* **What to work on**:
Please transcribe the listing below in full, exactly as written, leaving out its pictures.

* **Supplied data**:
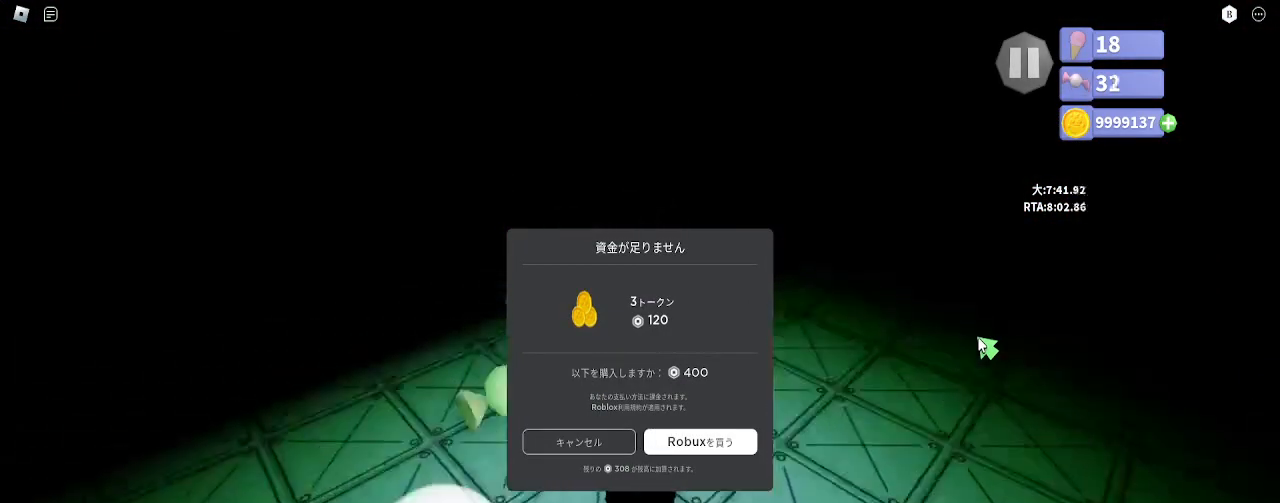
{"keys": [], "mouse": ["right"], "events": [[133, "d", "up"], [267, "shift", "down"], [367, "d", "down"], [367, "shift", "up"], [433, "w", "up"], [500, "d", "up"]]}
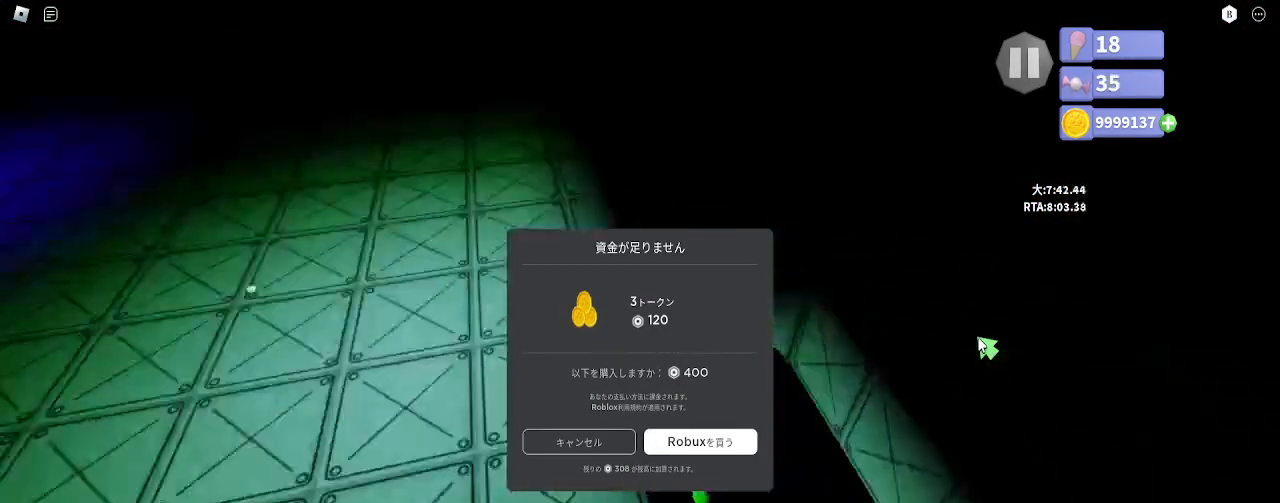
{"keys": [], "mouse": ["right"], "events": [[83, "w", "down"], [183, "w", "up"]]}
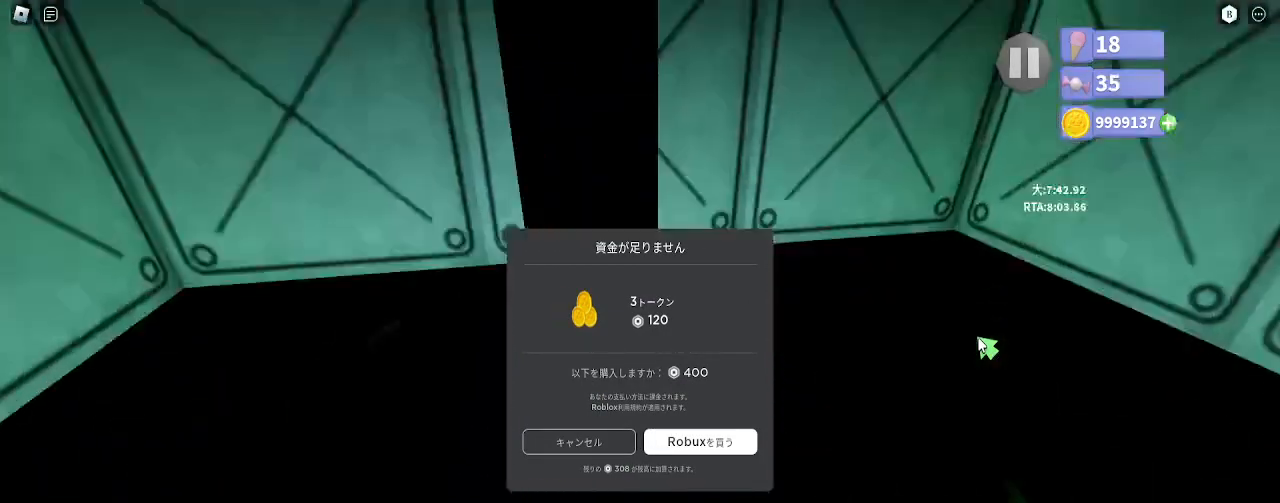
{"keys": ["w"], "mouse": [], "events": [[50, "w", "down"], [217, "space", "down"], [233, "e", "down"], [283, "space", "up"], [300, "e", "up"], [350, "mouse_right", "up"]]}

* **Reply to the exercise**:
{"keys": [], "mouse": ["right"], "events": [[133, "d", "up"], [267, "shift", "down"], [367, "d", "down"], [367, "shift", "up"], [433, "w", "up"], [500, "d", "up"]]}
{"keys": [], "mouse": ["right"], "events": [[83, "w", "down"], [183, "w", "up"]]}
{"keys": ["w"], "mouse": [], "events": [[50, "w", "down"], [217, "space", "down"], [233, "e", "down"], [283, "space", "up"], [300, "e", "up"], [350, "mouse_right", "up"]]}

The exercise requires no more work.